(GIVEN ENTRIES):
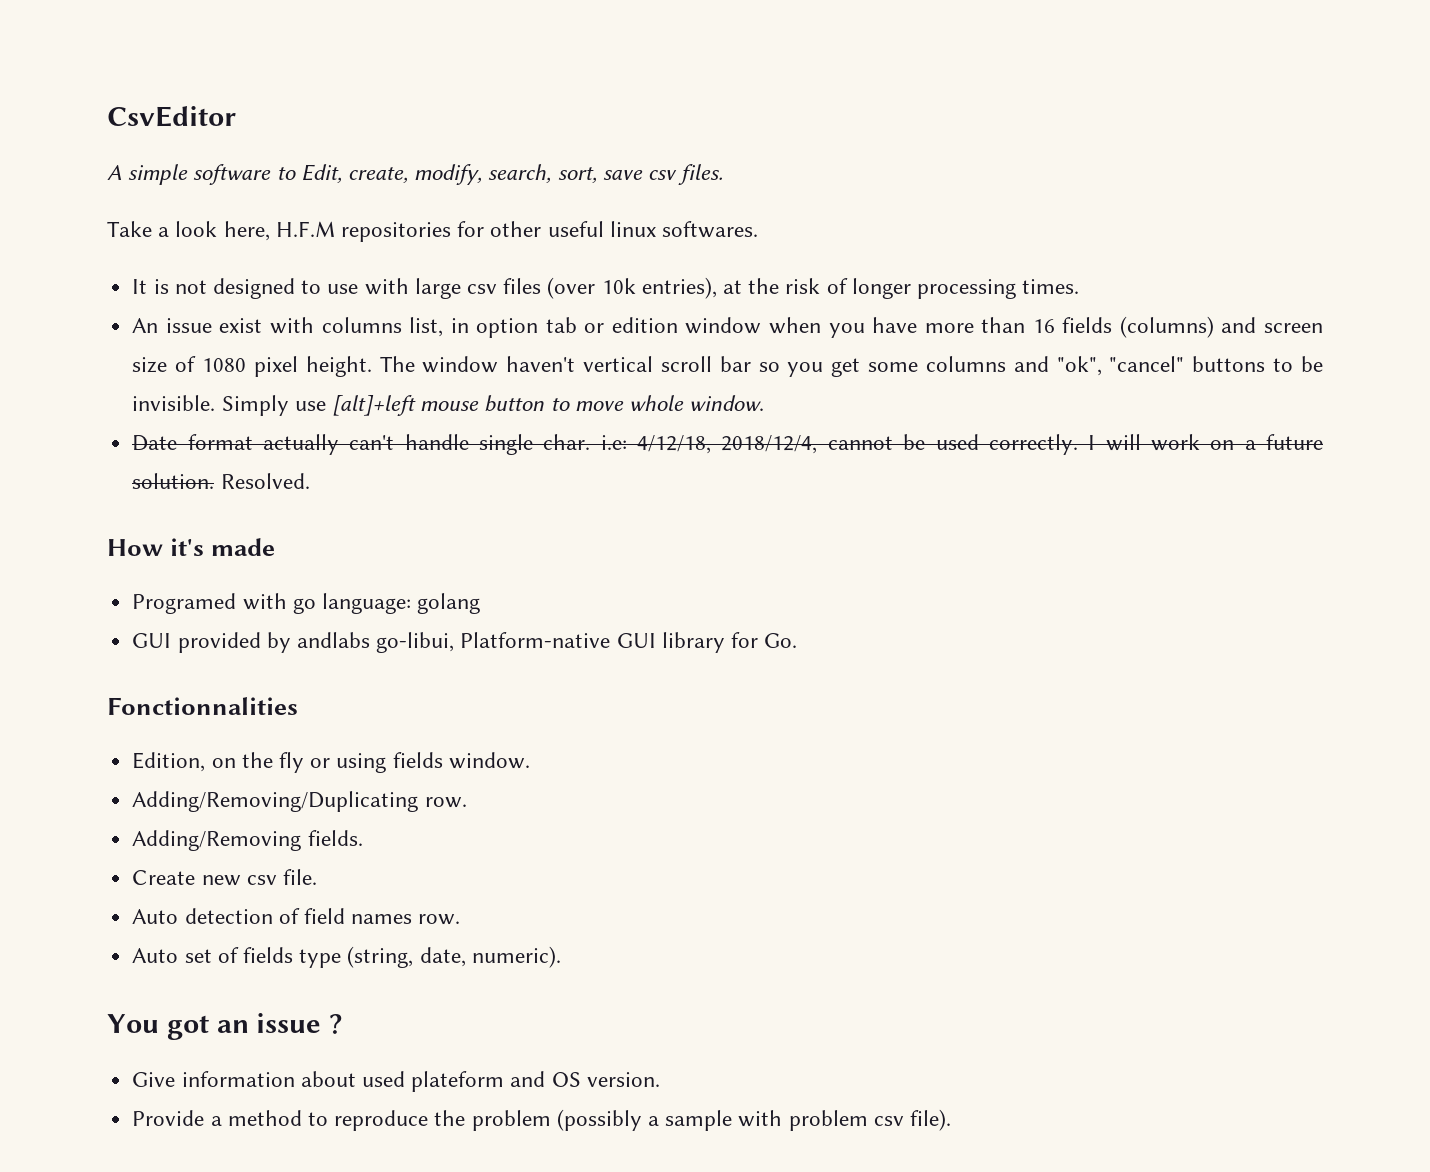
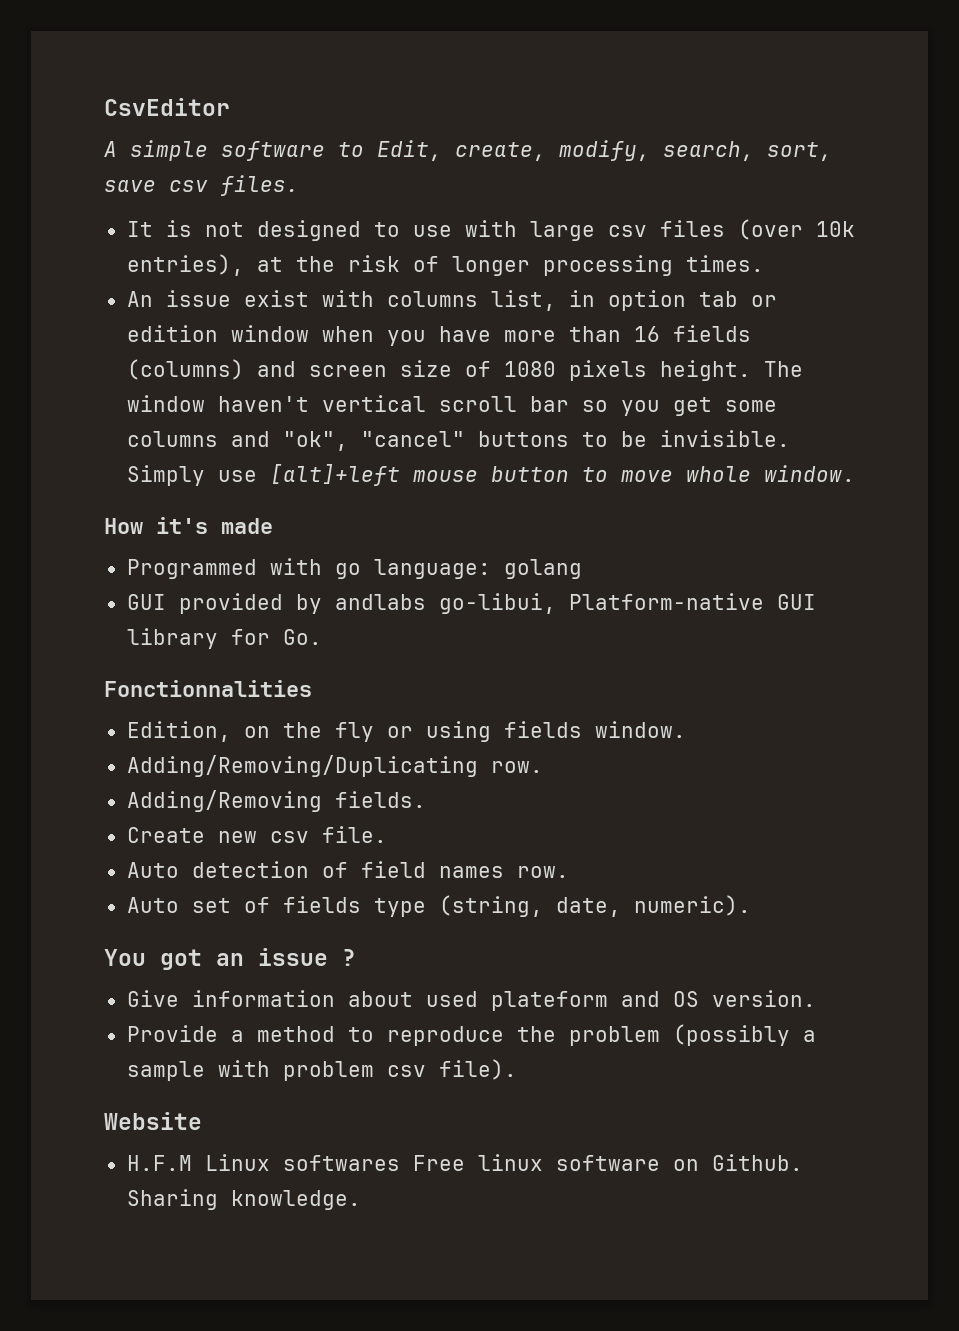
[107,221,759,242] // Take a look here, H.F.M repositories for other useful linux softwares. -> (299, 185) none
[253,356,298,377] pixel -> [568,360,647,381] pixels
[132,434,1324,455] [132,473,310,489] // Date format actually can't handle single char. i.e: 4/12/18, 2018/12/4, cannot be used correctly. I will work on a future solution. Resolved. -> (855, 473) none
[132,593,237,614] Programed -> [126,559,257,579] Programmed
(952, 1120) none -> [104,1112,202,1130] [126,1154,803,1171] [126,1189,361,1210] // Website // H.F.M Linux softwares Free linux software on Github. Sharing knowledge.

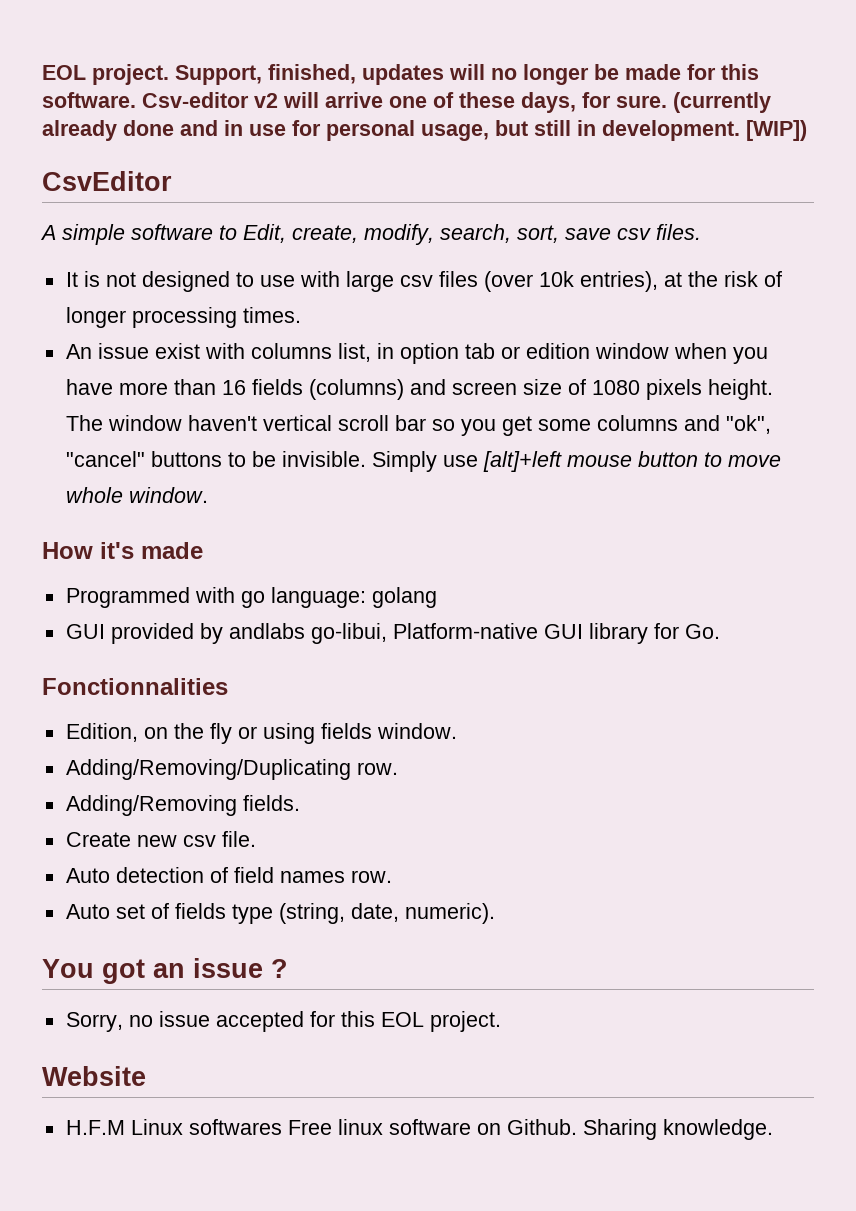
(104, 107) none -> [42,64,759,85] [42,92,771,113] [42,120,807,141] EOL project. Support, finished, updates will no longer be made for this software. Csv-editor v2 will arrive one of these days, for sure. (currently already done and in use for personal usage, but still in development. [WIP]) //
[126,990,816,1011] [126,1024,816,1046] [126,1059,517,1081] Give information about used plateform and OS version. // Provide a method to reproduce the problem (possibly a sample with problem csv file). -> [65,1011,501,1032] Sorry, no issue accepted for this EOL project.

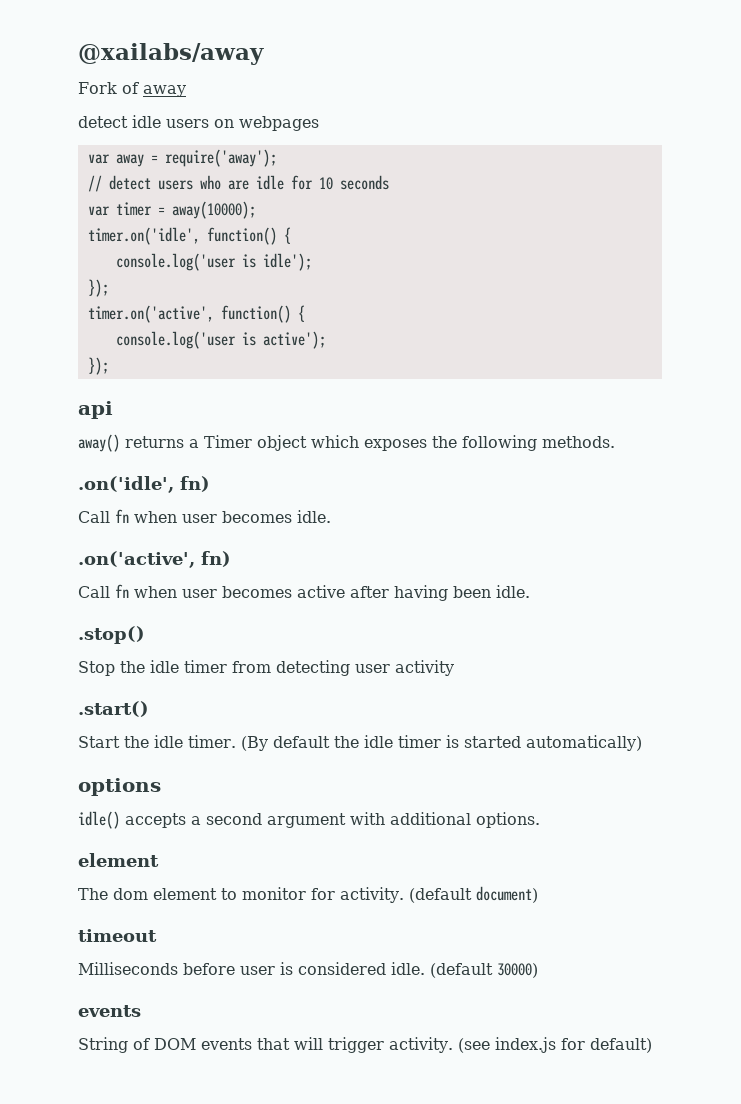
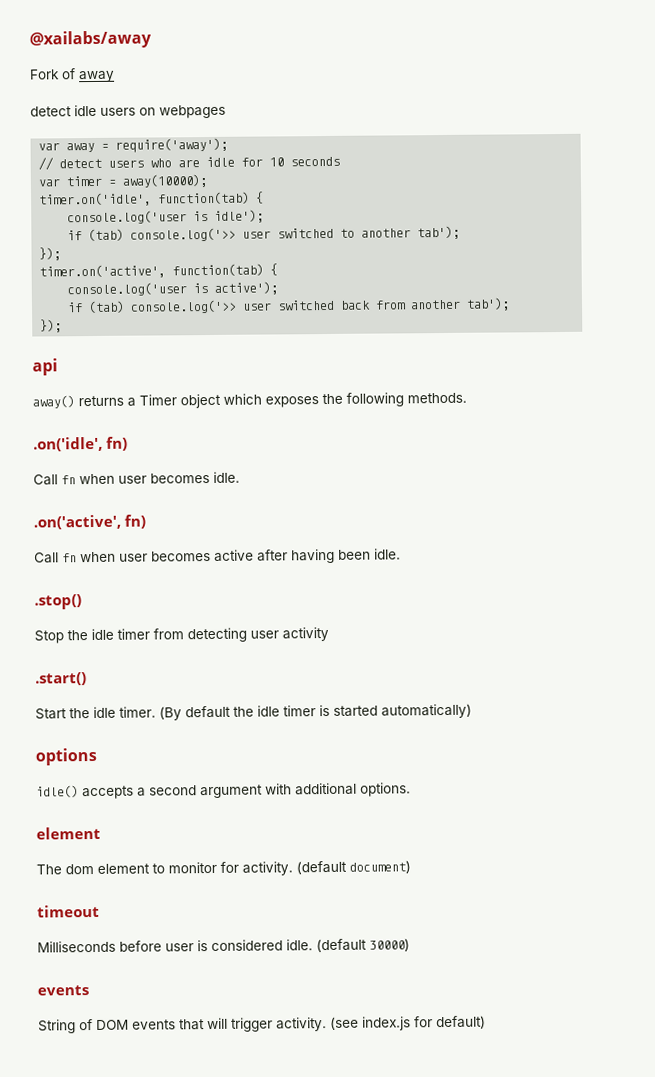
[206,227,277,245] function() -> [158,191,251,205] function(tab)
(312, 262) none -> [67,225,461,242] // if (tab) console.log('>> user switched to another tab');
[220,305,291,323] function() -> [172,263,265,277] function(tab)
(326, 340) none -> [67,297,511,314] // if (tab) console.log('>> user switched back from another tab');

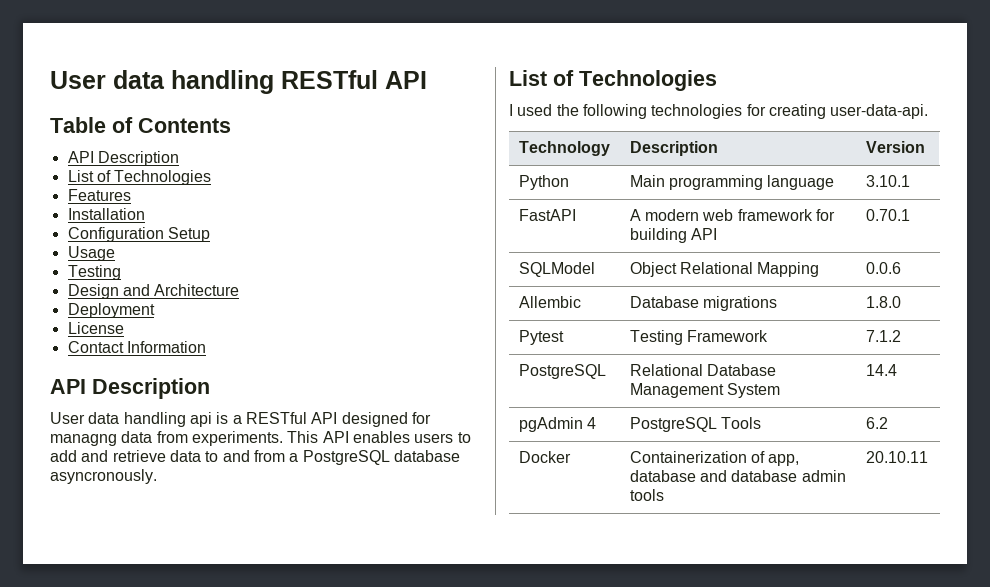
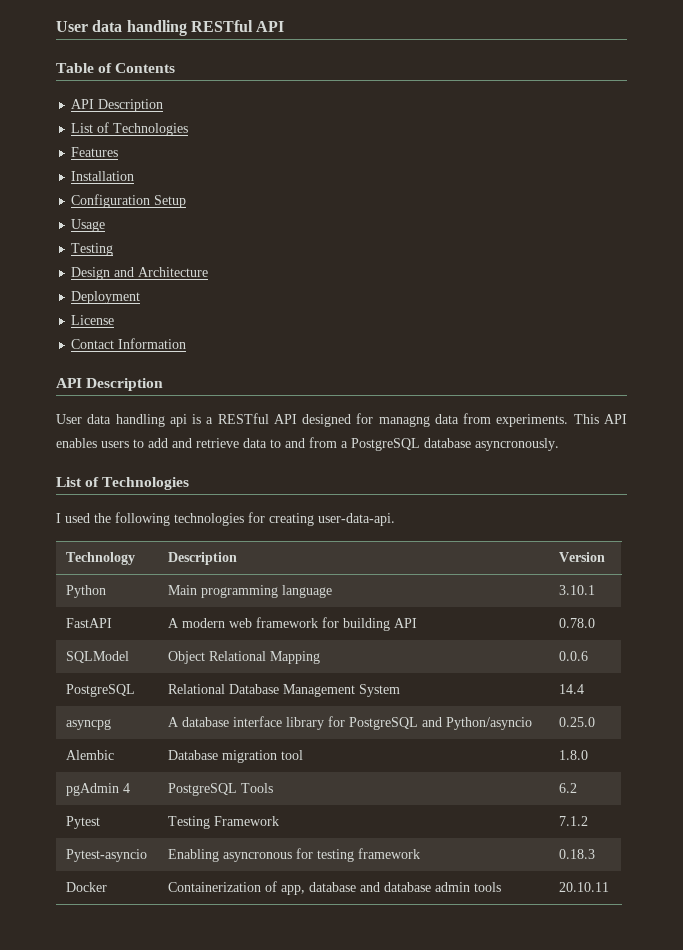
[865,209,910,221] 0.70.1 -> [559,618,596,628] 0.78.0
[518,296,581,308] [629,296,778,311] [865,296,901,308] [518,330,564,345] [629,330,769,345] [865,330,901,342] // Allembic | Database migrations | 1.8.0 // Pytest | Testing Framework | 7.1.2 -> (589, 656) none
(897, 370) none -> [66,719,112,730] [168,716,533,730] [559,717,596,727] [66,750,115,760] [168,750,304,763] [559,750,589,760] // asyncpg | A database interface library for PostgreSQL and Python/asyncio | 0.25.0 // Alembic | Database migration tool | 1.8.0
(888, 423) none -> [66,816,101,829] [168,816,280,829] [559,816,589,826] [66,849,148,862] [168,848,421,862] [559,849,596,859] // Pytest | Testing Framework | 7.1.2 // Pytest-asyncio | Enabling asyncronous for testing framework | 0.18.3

(JOB): Leaving out the pictures, please output the lines in the entries above from the one with "(952, 1120) none" through the one with "[518,296,581,308] [629,296,778,311] [865,296,901,308]", exactly as they are.

(RESPONSE AREA):
(952, 1120) none -> [104,1112,202,1130] [126,1154,803,1171] [126,1189,361,1210] // Website // H.F.M Linux softwares Free linux software on Github. Sharing knowledge.

(104, 107) none -> [42,64,759,85] [42,92,771,113] [42,120,807,141] EOL project. Support, finished, updates will no longer be made for this software. Csv-editor v2 will arrive one of these days, for sure. (currently already done and in use for personal usage, but still in development. [WIP]) //
[126,990,816,1011] [126,1024,816,1046] [126,1059,517,1081] Give information about used plateform and OS version. // Provide a method to reproduce the problem (possibly a sample with problem csv file). -> [65,1011,501,1032] Sorry, no issue accepted for this EOL project.

[206,227,277,245] function() -> [158,191,251,205] function(tab)
(312, 262) none -> [67,225,461,242] // if (tab) console.log('>> user switched to another tab');
[220,305,291,323] function() -> [172,263,265,277] function(tab)
(326, 340) none -> [67,297,511,314] // if (tab) console.log('>> user switched back from another tab');

[865,209,910,221] 0.70.1 -> [559,618,596,628] 0.78.0
[518,296,581,308] [629,296,778,311] [865,296,901,308] [518,330,564,345] [629,330,769,345] [865,330,901,342] // Allembic | Database migrations | 1.8.0 // Pytest | Testing Framework | 7.1.2 -> (589, 656) none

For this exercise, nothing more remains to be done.